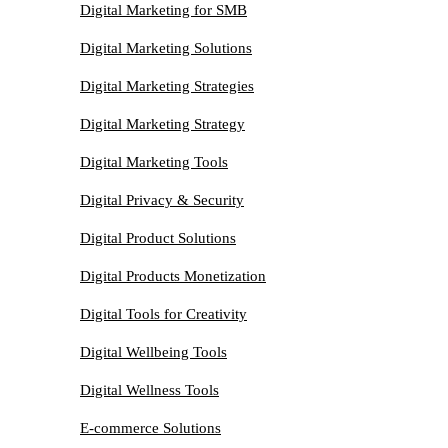
Digital Marketing for SMB
Digital Marketing Solutions
Digital Marketing Strategies
Digital Marketing Strategy
Digital Marketing Tools
Digital Privacy & Security
Digital Product Solutions
Digital Products Monetization
Digital Tools for Creativity
Digital Wellbeing Tools
Digital Wellness Tools
E-commerce Solutions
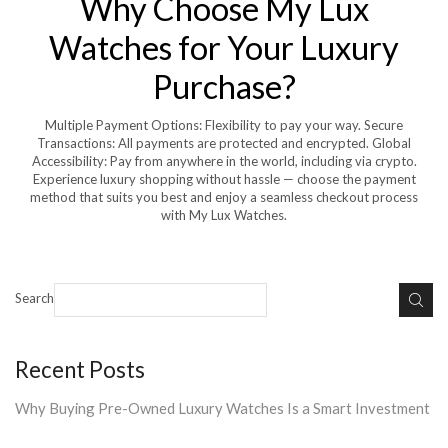
Why Choose My Lux
Watches for Your Luxury
Purchase?
Multiple Payment Options: Flexibility to pay your way. Secure
Transactions: All payments are protected and encrypted. Global
Accessibility: Pay from anywhere in the world, including via crypto.
Experience luxury shopping without hassle — choose the payment
method that suits you best and enjoy a seamless checkout process
with My Lux Watches.
Search
Recent Posts
Why Buying Pre-Owned Luxury Watches Is a Smart Investment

::::

> Exercise requirements:
Please rewrite the text of the entries with every "Digital" changed to "Online" and all else unchanged. Leave out the pictures.

> Written answer:
Online Marketing for SMB
Online Marketing Solutions
Online Marketing Strategies
Online Marketing Strategy
Online Marketing Tools
Online Privacy & Security
Online Product Solutions
Online Products Monetization
Online Tools for Creativity
Online Wellbeing Tools
Online Wellness Tools
E-commerce Solutions
Why Choose My Lux
Watches for Your Luxury
Purchase?
Multiple Payment Options: Flexibility to pay your way. Secure
Transactions: All payments are protected and encrypted. Global
Accessibility: Pay from anywhere in the world, including via crypto.
Experience luxury shopping without hassle — choose the payment
method that suits you best and enjoy a seamless checkout process
with My Lux Watches.
Search
Recent Posts
Why Buying Pre-Owned Luxury Watches Is a Smart Investment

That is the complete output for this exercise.